The church was dark, but that wasn’t unexpected at this early hour. My geeky brethren hate the burning daystar, and thus, that was the time I chose to make my appearance. The sunlight streamed through the stained glass, making images of Link and Zelda, of Luigi and Daisy, of Master Chief and Commander Shepard, light up in fantastical ways.
I ignored them, moving on towards the confessional booth. My heart pounded in my ears, and I could imagine all the things the priest might say to me. Accusations of having lost the faith, warnings of dire times ahead, and the odd thought of glass-shattering transformation sequences filled my mind as I reached out for the confessional door. I took a deep breath to steel myself. This was it. I couldn’t back out now.
In the blink of an eye, I opened the door and stepped in. I dipped my fingers in the stoup of Mountain Dew and made the sign of a D-Pad on myself before kneeling. In the shadows, I could see the priest on the other side.
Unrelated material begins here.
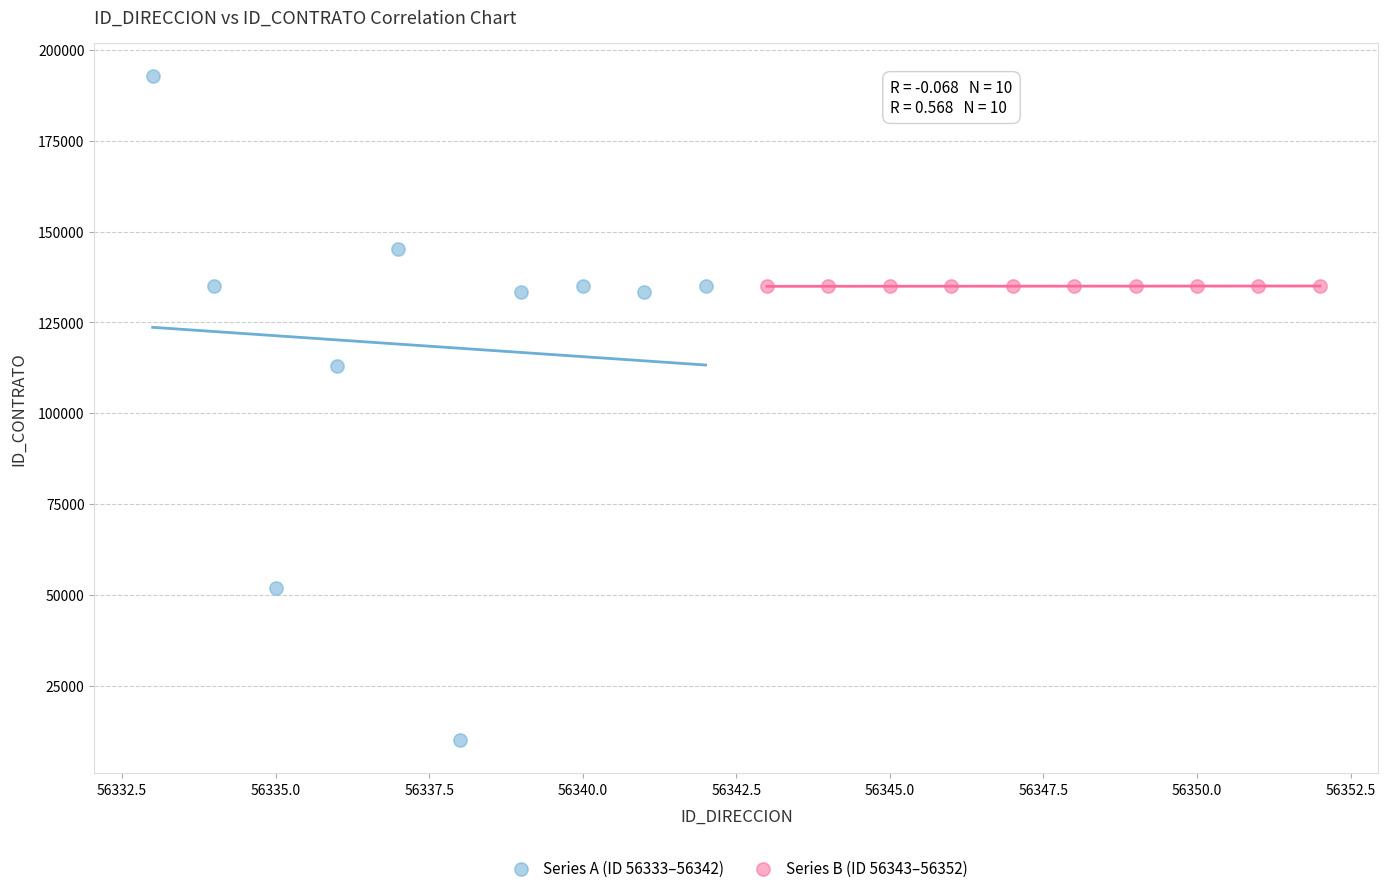

Which series reaches the maximum Y coordinate?

Series A (ID 56333–56342)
He was shrouded in darkness, but I could just make out a large nose and a bushy mustache.
“Forgive me, father, for I have sinned. It has been…far too long since my last confession.” In truth, I couldn’t even remember the last time I’d confessed my sins. I hoped the priest wouldn’t think even worse of me.
“I… I actually really liked Final Fantasy X-2!” I spoke out in upset. It wasn’t what I had come here for, but it felt like an easier sin to confess. “I really, really like magical girls, and I got to play three of them, and there were transformation sequences and musical numbers and it’s just… Squeeee!” Yes, I’m not ashamed to admit it. I squeed in front of the priest. The priest, however, saw right through my ploy.
“That’s not what you really came here for, though.” His tone held no judgment. He was merely stating a fact, a fact that we both knew was true. I sighed, and began again.
“I think… I think I don’t really like videogames anymore.” The priest said nothing, and after a moment I realized he was waiting for me to continue. “I mean, I still love the classics. I’ve still got my old SNES, purchased back when it first came out. I played A Link to the Past so much that when I found a French version of it, I didn’t even need to read the text to know what was going on. I played my copy of Star Ocean: The Second Story so much that I had to buy a new copy because I wore out the old one. And let’s not even get into how much I’ve played Kingdom Hearts, or how I still have dreams of Alucard and I taking on Dracula in Castlevania: Symphony of the Night and falling deeply in love.” I paused, wetting my lips and taking a breath before continuing.
“But that’s the thing. I’ve played them so many times. And the new stuff coming out just doesn’t interest me. I don’t care about Call of Fallout: New Effect or whatever. I hate shooters, and they all feel the same. I hate MMO-style gameplay. And I really, really hate treating my console like a computer. If I want to play with people online, I already have a console for that. It’s called my PC.”
“But does that mean you don’t like videogames anymore?” The priest’s question was earnest, probing. I opened my mouth to speak, and then shut it. I thought for a few more moments before trying again.
“I suppose not. But even the games I’ve gotten on the PS2 and GameCube that I hadn’t played before aren’t really that interesting. Star Ocean: Till the End of Time just bored me, and…”
“What about games that are not boring?” The priest stopped me mid-sentence, his tone firm. “Have you not always stated that video games were an art form?”
“Well, yes father, but…”
“And have you played every game considered art for the systems you have? Shadow of the Colossus? ICO? Eternal Darkness? Majora’s Mask? How many games did you pass up when they came out because you didn’t have the money? Yet now, you do. Now you can purchase those games, and tell all of what you’ve found.”
“I could do that.” Hope surged within my heart. The priest was right. There were so many games out there, games considered flawless works of art by the gaming community, that I hadn’t touched for one reason or another. And now that I had an outlet to tell the world of these games…
“You know what you must do, child.” The priest’s voice was kind, almost proud. Yes, I knew what I needed to do. I jumped to my feet, and ran from the building. Maybe it was my imagination, but as I left the church, I couldn’t shake the sound of the Starman invincibility music.
I had recently purchased a copy of Fatal Frame 2, considered by all to be the creepiest, scariest game ever made. I would start there.